同时,我们选择了李晓斌的一些作品,通过“画里话外”形式的点评,对作品进行具体品味和解读。
鲍昆:李晓斌特棒的一点就是他很直接地对接到了摄影的本质
如果要写关于李晓斌作品的文章,至少需要两万字,这是一篇大文章。因为说他的照片,要说到新时期中国文化史上的一个大的话题。如果深挖掘他拍摄的文化事件,就会上溯到中国几千年深层的文化结构,而且也涉及到“五·四”以来的很多问题。所以说,这个讨论不应该仅仅是我们关于摄影的讨论,他作品的内容涉及到政治的、社会学、艺术学很多角度来讨论。
李晓斌是一个非常好的觉悟者,也是个幸运的人。我在文章里说过“李晓斌在大家的一不留神中成就了一个大家的角色”。这里面有一语双关的意思,“大家的角色”我说得一点不过分,因为那个我们整个民族都处在“集体的无意识”时代中,居然有这样一个人,他是在用逆向的思维在工作。其实在人类历史中很多事情,只有这种有逆向思维的人才能成就自己的历史地位。
李晓斌特棒的一点就是他很直接地对接到了摄影的本质,在80年代初期,有多少风云人物,他们的作品还能称之为作品么?还能站得住么?多少风花雪月,多少讲究的光影形式,现在看来,又有什么价值呢?只有历史才是摄影的最终追求。这么多年来很多错误的观念、伪科学、伪艺术伤害了我们很多人。

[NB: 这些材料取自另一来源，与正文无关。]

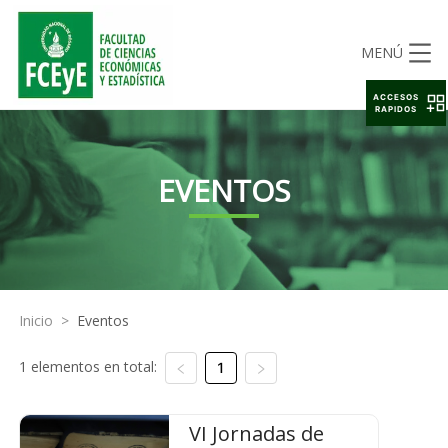
MENÚ
ACCESOS
RAPIDOS
EVENTOS
Inicio
>
Eventos
1 elementos en total:
1
VI Jornadas de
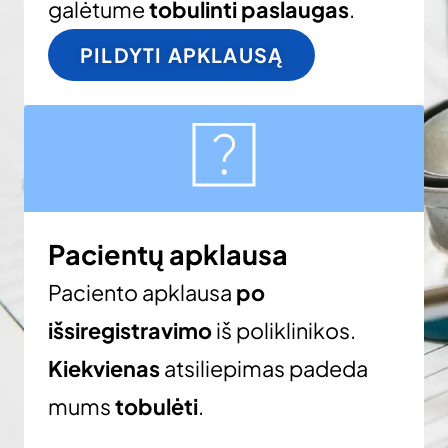
galėtume
tobulinti paslaugas
.
PILDYTI APKLAUSĄ
Pacientų apklausa
Paciento apklausa
po
išsiregistravimo
iš poliklinikos.
Kiekvienas
atsiliepimas padeda
mums
tobulėti
.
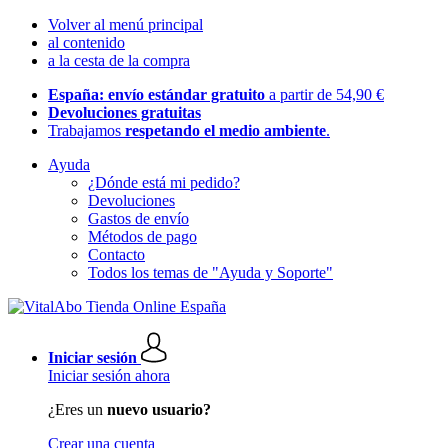
Volver al menú principal
al contenido
a la cesta de la compra
España: envío estándar gratuito
a partir de 54,90 €
Devoluciones gratuitas
Trabajamos
respetando el medio ambiente
.
Ayuda
¿Dónde está mi pedido?
Devoluciones
Gastos de envío
Métodos de pago
Contacto
Todos los temas de "Ayuda y Soporte"
Iniciar sesión
Iniciar sesión ahora
¿Eres un
nuevo usuario?
Crear una cuenta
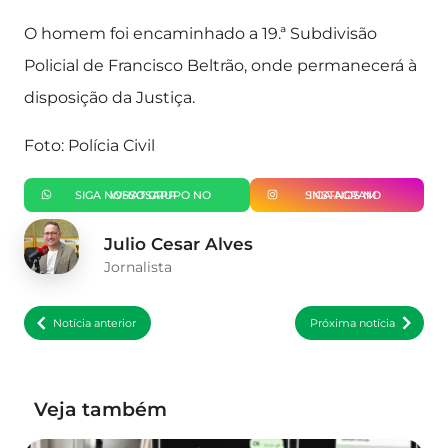
O homem foi encaminhado a 19.ª Subdivisão
Policial de Francisco Beltrão, onde permanecerá à
disposição da Justiça.
Foto: Polícia Civil
SIGA NOSSO GRUPO NO WHATSAPP
SIGA-NOS NO INSTAGRAM
Julio Cesar Alves
Jornalista
Notícia anterior
Próxima notícia
Veja também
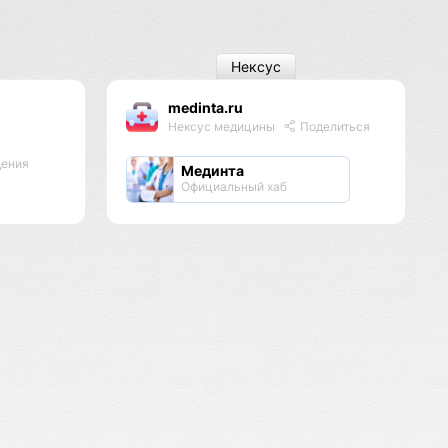
Нексус
medinta.ru
Нексус медицины
Поделиться
дения
Мединта
Официальный хаб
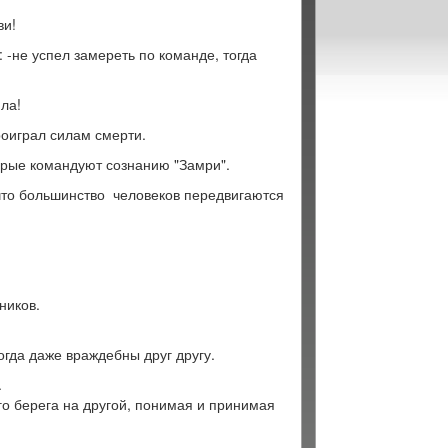
ви!
: -не успел замереть по команде, тогда
ила!
роиграл силам смерти.
торые командуют сознанию "Замри".
что большинство человеков передвигаются
ников.
огда даже враждебны друг другу.
.
о берега на другой, понимая и принимая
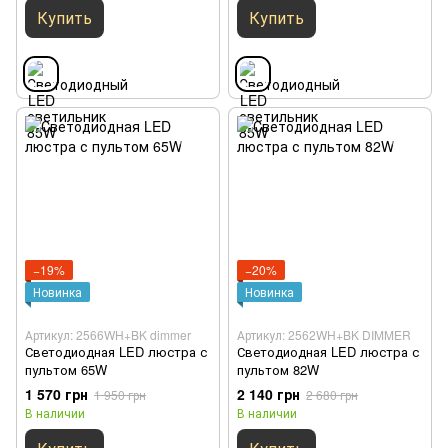
Купить
Купить
−19%
−20%
Новинка
Новинка
Артикул: 2566WH+BK dimmer
Артикул: 2562WH+BK DIMMER
Светодиодная LED люстра с
Светодиодная LED люстра с
пультом 65W
пультом 82W
1 570 грн
2 140 грн
1 950 грн
2 680 грн
В наличии
В наличии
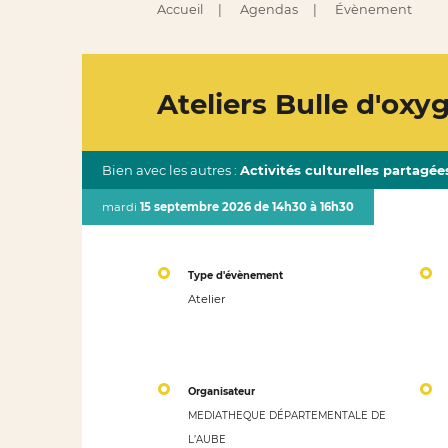
Accueil
Agendas
Évènement
Ateliers Bulle d'oxy
Bien avec les autres :
Activités culturelles partagées
mardi
15 septembre 2026 de 14h30 à 16h30
Type d'évènement
Atelier
Organisateur
MEDIATHEQUE DÉPARTEMENTALE DE
L’AUBE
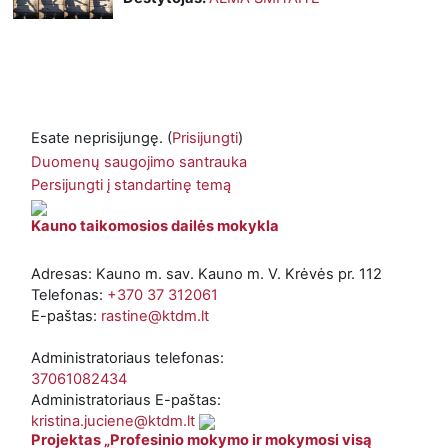
Esate neprisijungę. (
Prisijungti
)
Duomenų saugojimo santrauka
Persijungti į standartinę temą
Kauno taikomosios dailės mokykla
Adresas: Kauno m. sav. Kauno m. V. Krėvės pr. 112
Telefonas:
+370 37 312061
E-paštas:
rastine@ktdm.lt
Administratoriaus telefonas:
37061082434
Administratoriaus E-paštas:
kristina.juciene@ktdm.lt
Projektas „Profesinio mokymo ir mokymosi visą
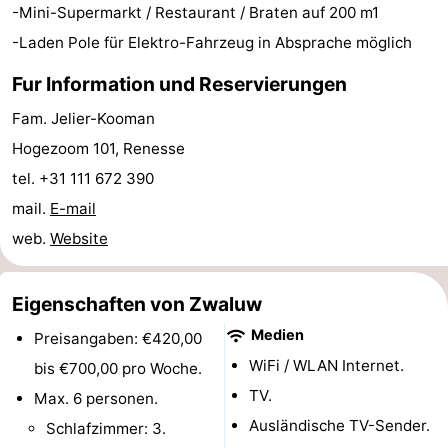
-Mini-Supermarkt / Restaurant / Braten auf 200 m1
van
(mit
Lastminutes
-Laden Pole für Elektro-Fahrzeug in Absprache möglich
Haamstede
Frühstück)
Strand
Fur Information und Reservierungen
Sehen
Fam. Jelier-Kooman
Hogezoom 101, Renesse
&
-
tel. +31 111 672 390
tun
Museen
-
mail.
E-mail
web.
Website
Denkmäler
-
Kirchen
-
Eigenschaften von Zwaluw
Medien
Preisangaben: €420,00
Mühlen
-
WiFi / WLAN Internet.
bis €700,00 pro Woche.
Aussichtspunkte
Attraktionen
TV.
Max. 6 personen.
Ausländische TV-Sender.
Schlafzimmer: 3.
-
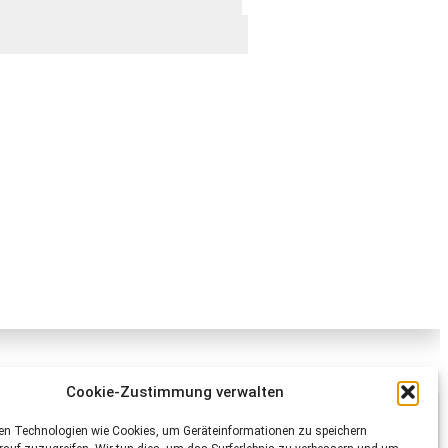
Cookie-Zustimmung verwalten
Schweizer Tierschutz STS
en Technologien wie Cookies, um Geräteinformationen zu speichern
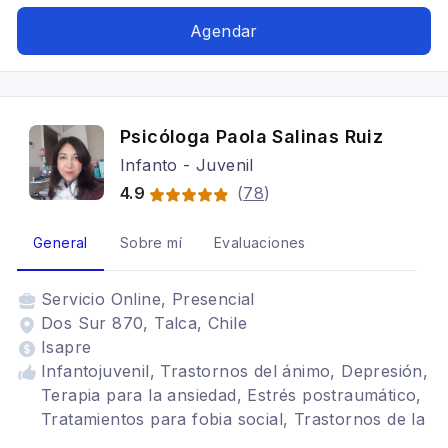
Heridas Emocionales, Hipnosis Clínica, Terapia
Centrada en la Compasión, Tratamiento para el
Agendar
estrés, Preparación de exámenes
Psicóloga Paola Salinas Ruiz
Infanto - Juvenil
4.9
(
78
)
General
Sobre mí
Evaluaciones
Servicio
Online, Presencial
Dos Sur 870, Talca, Chile
Isapre
Infantojuvenil, Trastornos del ánimo, Depresión,
Terapia para la ansiedad, Estrés postraumático,
Tratamientos para fobia social, Trastornos de la
personalidad, Niños, Adulto, TDAH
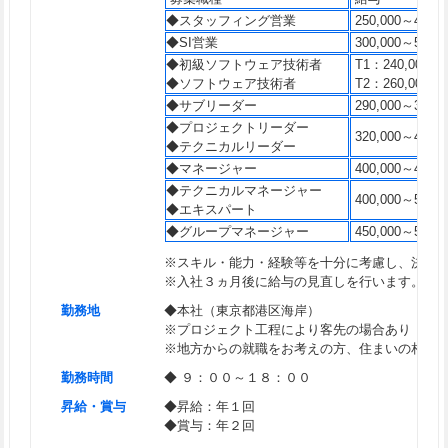
◆スタッフィング営業
250,000～400,0
◆SI営業
300,000～550,0
◆初級ソフトウェア技術者
T1：240,000～2
◆ソフトウェア技術者
T2：260,000～3
◆サブリーダー
290,000～340,0
◆プロジェクトリーダー
320,000～450,0
◆テクニカルリーダー
◆マネージャー
400,000～480,0
◆テクニカルマネージャー
400,000～550,0
◆エキスパート
◆グループマネージャー
450,000～550,0
※スキル・能力・経験等を十分に考慮し、決定
※入社３ヵ月後に給与の見直しを行います。
勤務地
◆本社（東京都港区海岸）
※プロジェクト工程により客先の場合あり
※地方からの就職をお考えの方、住まいの相談
勤務時間
◆ ９：００～１８：００
昇給・賞与
◆昇給：年１回
◆賞与：年２回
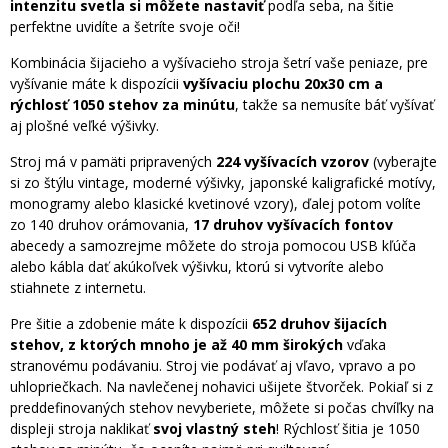
intenzitu svetla si môžete nastaviť
podľa seba, na šitie
perfektne uvidíte a šetríte svoje oči!
Kombinácia šijacieho a vyšívacieho stroja šetrí vaše peniaze, pre
vyšívanie máte k dispozícii
vyšívaciu plochu 20x30 cm a
rýchlosť 1050 stehov za minútu
, takže sa nemusíte báť vyšívať
aj plošné veľké výšivky.
Stroj má v pamäti pripravených
224 vyšívacích vzorov
(vyberajte
si zo štýlu vintage, moderné výšivky, japonské kaligrafické motívy,
monogramy alebo klasické kvetinové vzory), ďalej potom volíte
zo 140 druhov orámovania,
17 druhov vyšívacích fontov
abecedy a samozrejme môžete do stroja pomocou USB kľúča
alebo kábla dať akúkoľvek výšivku, ktorú si vytvoríte alebo
stiahnete z internetu.
Pre šitie a zdobenie máte k dispozícii
652 druhov šijacích
stehov, z ktorých mnoho je až 40 mm širokých
vďaka
stranovému podávaniu. Stroj vie podávať aj vľavo, vpravo a po
uhlopriečkach. Na navlečenej nohavici ušijete štvorček. Pokiaľ si z
preddefinovaných stehov nevyberiete, môžete si počas chvíľky na
displeji stroja naklikať
svoj vlastný steh
! Rýchlosť šitia je 1050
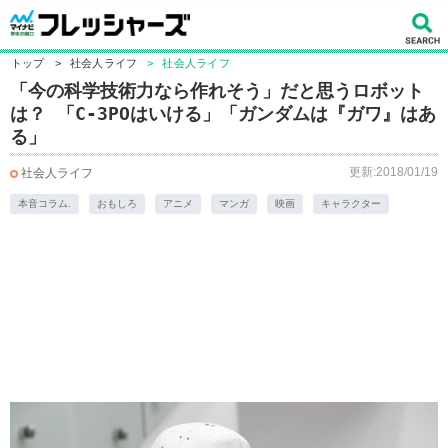
トップ
>
社会人ライフ
>
社会人ライフ
「今の科学技術力なら作れそう」だと思うロボット
は？ 「C-3POはいける」「ガンダムは『ガワ』はあ
る」
更新:2018/01/19
社会人ライフ
本音コラム.
おもしろ
アニメ
マンガ
映画
キャラクター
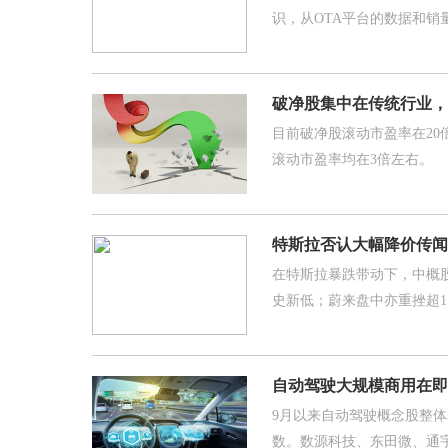
识，从OTA平台的数据和销
破净股集中在传统行业，
目前破净股滚动市盈率在20
滚动市盈率均在3倍左右。
特斯拉否认大幅降价传闻
在特斯拉暴跌带动下，中概
史新低；蔚来盘中亦重挫超1
自动驾驶大规模商用在即
9月以来自动驾驶概念股整体
数。数源科技、东田微、通宇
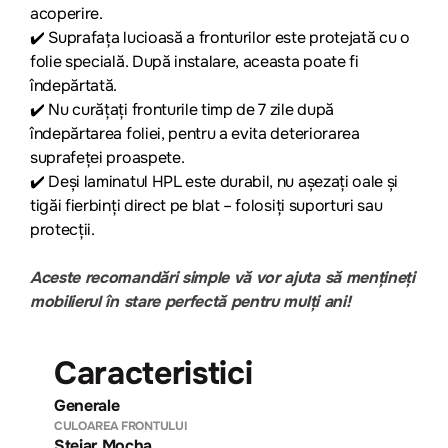
acoperire.
✔️
Suprafața lucioasă a fronturilor este protejată cu o
folie specială. După instalare, aceasta poate fi
îndepărtată.
✔️
Nu curățați fronturile timp de 7 zile după
îndepărtarea foliei, pentru a evita deteriorarea
suprafeței proaspete.
✔️
Deși laminatul HPL este durabil, nu așezați oale și
tigăi fierbinți direct pe blat – folosiți suporturi sau
protecții.
Aceste recomandări simple vă vor ajuta să mențineți
mobilierul în stare perfectă pentru mulți ani!
Caracteristici
Generale
CULOAREA FRONTULUI
Stejar Mocha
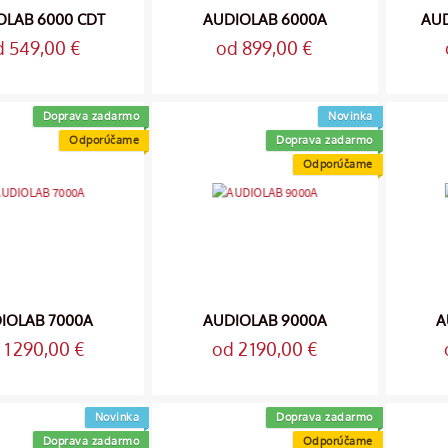
OLAB 6000 CDT
AUDIOLAB 6000A
AUD
d 549,00 €
od 899,00 €
Doprava zadarmo
Novinka
Odporúčame
Doprava zadarmo
Odporúčame
IOLAB 7000A
AUDIOLAB 9000A
A
 1 290,00 €
od 2 190,00 €
Novinka
Doprava zadarmo
Doprava zadarmo
Odporúčame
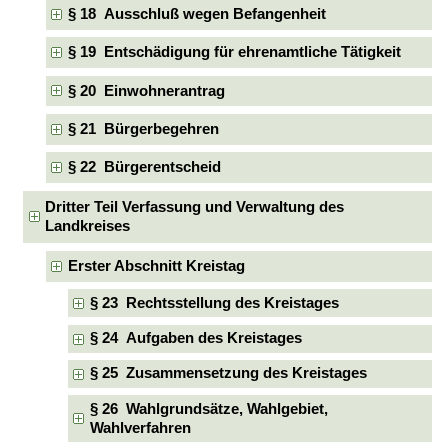
§ 18 Ausschluß wegen Befangenheit
§ 19 Entschädigung für ehrenamtliche Tätigkeit
§ 20 Einwohnerantrag
§ 21 Bürgerbegehren
§ 22 Bürgerentscheid
Dritter Teil Verfassung und Verwaltung des
Landkreises
Erster Abschnitt Kreistag
§ 23 Rechtsstellung des Kreistages
§ 24 Aufgaben des Kreistages
§ 25 Zusammensetzung des Kreistages
§ 26 Wahlgrundsätze, Wahlgebiet,
Wahlverfahren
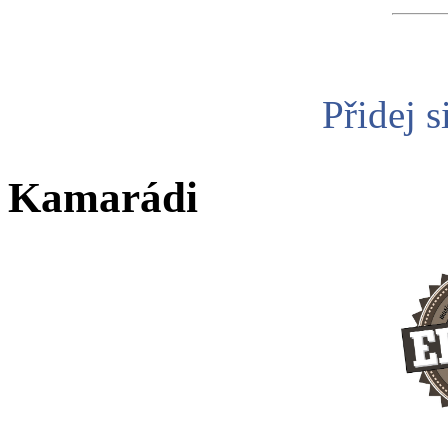
Přidej s
Kamarádi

李晓斌的作品是值得大家去研究和探讨的案例,他为我们提供了一个好的摄影学文本。
许林:这是一种内在的感召力,它来得温和,但却扎实、隽永
鲍昆在评价李晓斌的作品时曾经说过“内容本身也是形式”,我非常赞同这个观点。李晓斌所以这么做,他是想通过内容来表达自己的思想和自己的看法,这本身也是一种形式。看上去似乎没有什么技巧,但他是把技巧深深藏起来,用朴实无华的白描手法,倾全心捕捉和反映1976-1986这十年间人们现实生存状态的瞬间形象信息,并且是活生生的,有历史厚度的,使他的作品在思想层面上的表述高于技术层面的表现,给人以历史的感召,时代的呐喊,而这些感召和呐喊却是在不经意间让读者体味到的。这是一种内在的感召力,它来得温和,但却扎实、隽永。应当说这是一种更高的技巧。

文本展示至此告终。